En diversos archivos me he topado con documentos que dan cuenta de la labor económica y social que han hecho las religiosas de vida activa por sus congregaciones, pero que también han tenido impacto en su comunidad o en el país; aunque no sabemos exactamente el grado de dicho impacto, porque su actuar es desconocido, no ha sido tomado en cuenta, y a la fecha permanece invisible en los conteos oficiales.

Durante la Colonia hubo generalmente congregaciones religiosas femeninas contemplativas, es decir, dedicadas al rezo, a la liturgia, la escritura. No obstante, sabemos que muchas de ellas personalmente, o bien sus criadas, elaboraban chocolates, dulces, rompopes, panes, moles, bordados, etcétera. Esto obviamente rendía un fruto económico, quizá de tipo endogámico, pero a partir de 1844 surgieron congregaciones apostólicas o de vida activa. Estas órdenes contaron con un espacio reservado para sus rituales religiosos, pero estaban de cara al público, atendiendo colegios, orfanatorios, hospitales, clínicas, escuelas parroquiales, casas de rehabilitación, además de seguir con las actividades culinarias y artesanales que ya mencionamos. Su paso fue fugaz y durante el periodo de Lerdo de Tejada desaparecieron del panorama nacional, para regresar con más fuerza durante el Porfiriato.

Cualquiera de nosotros conoce algún hospital o colegio atendido o administrado por religiosas o ha sabido de las delicias que preparan las monjas clarisas o lo estrictas que son para la docencia las del Sagrado Corazón. Pero no las encontramos como entes activos de la historia económica. Es un caso similar a lo que pasaba con el trabajo doméstico: las amas de casa, decían, “no trabajan”, las mantiene su marido.

Actualmente el INEGI ha creado un medidor para ponderar lo que representan para la economía actividades como tender una cama, organizar un armario, lavar la loza, hacer las compras, lo que ha sido incluido en la llamada “cuenta satélite”. Las religiosas de las que hablo no sólo lavan ropa, preparan comida, bordan, sino que realizan actividades hechas por seglares. Nadie duda que son productivas y se ubican en el rubro de prestación de servicios.
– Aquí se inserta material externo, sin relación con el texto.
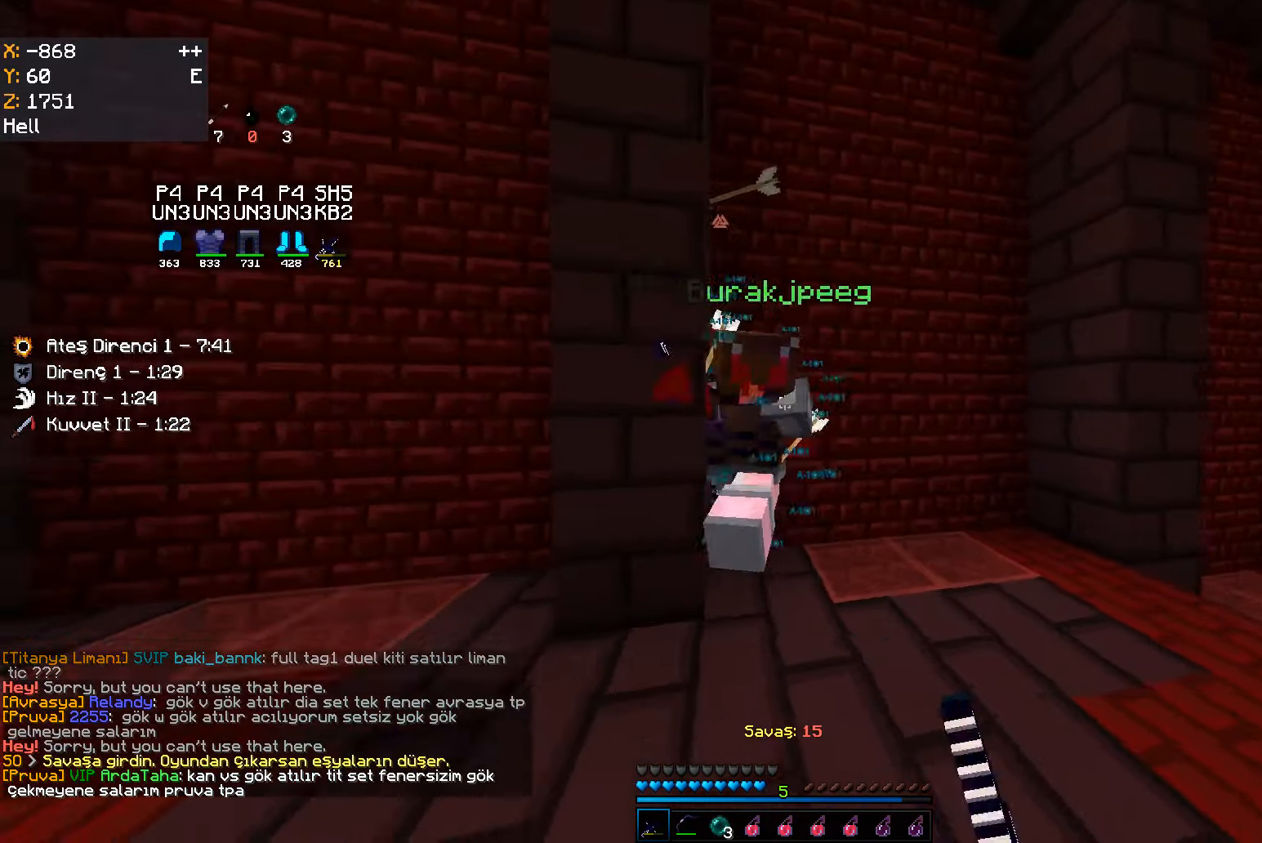
{"keys": ["a"], "mouse": [], "events": [[17, "w", "down"], [184, "w", "up"], [200, "mouse_left", "down"], [234, "a", "down"], [234, "mouse_left", "up"], [250, "d", "up"], [250, "mouse_left", "down"], [350, "mouse_left", "up"]]}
Sin embargo, si lo hacen religiosas, se cuenta como parte de su vocación y no como un motor de la economía, y claro que lo son.

Cuando ingresan en una orden, las mujeres o dan dote u ofrecen realizar actividades diversas. La dote es dinero en efectivo que la Iglesia invierte y con ello asegura la manutención de la religiosa. Si éstas renuncian a la vida monacal, se les regresa su capital. Las dotes fueron durante mucho tiempo una entrada importante para la Iglesia, que a la vez cumplía las funciones de un banco actual.

Muchos de los hospitales, clínicas y colegios de que hablaba líneas arriba, fueron fundados, organizados, administrados, atendidos por maestras y enfermeras y demás “personal” monástico, y muchos lo han hecho con tal éxito que los han convertido en excelentes negocios, pero no les han reconocido el mérito correspondiente.

En eso me encuentro actualmente, reescribiendo una historia de mujeres trabajadoras que han sido borradas generalmente por cuestiones de género y en la que deben tener el espacio que se han ganado a pulso y que este 8 de marzo me permito compartir con ustedes.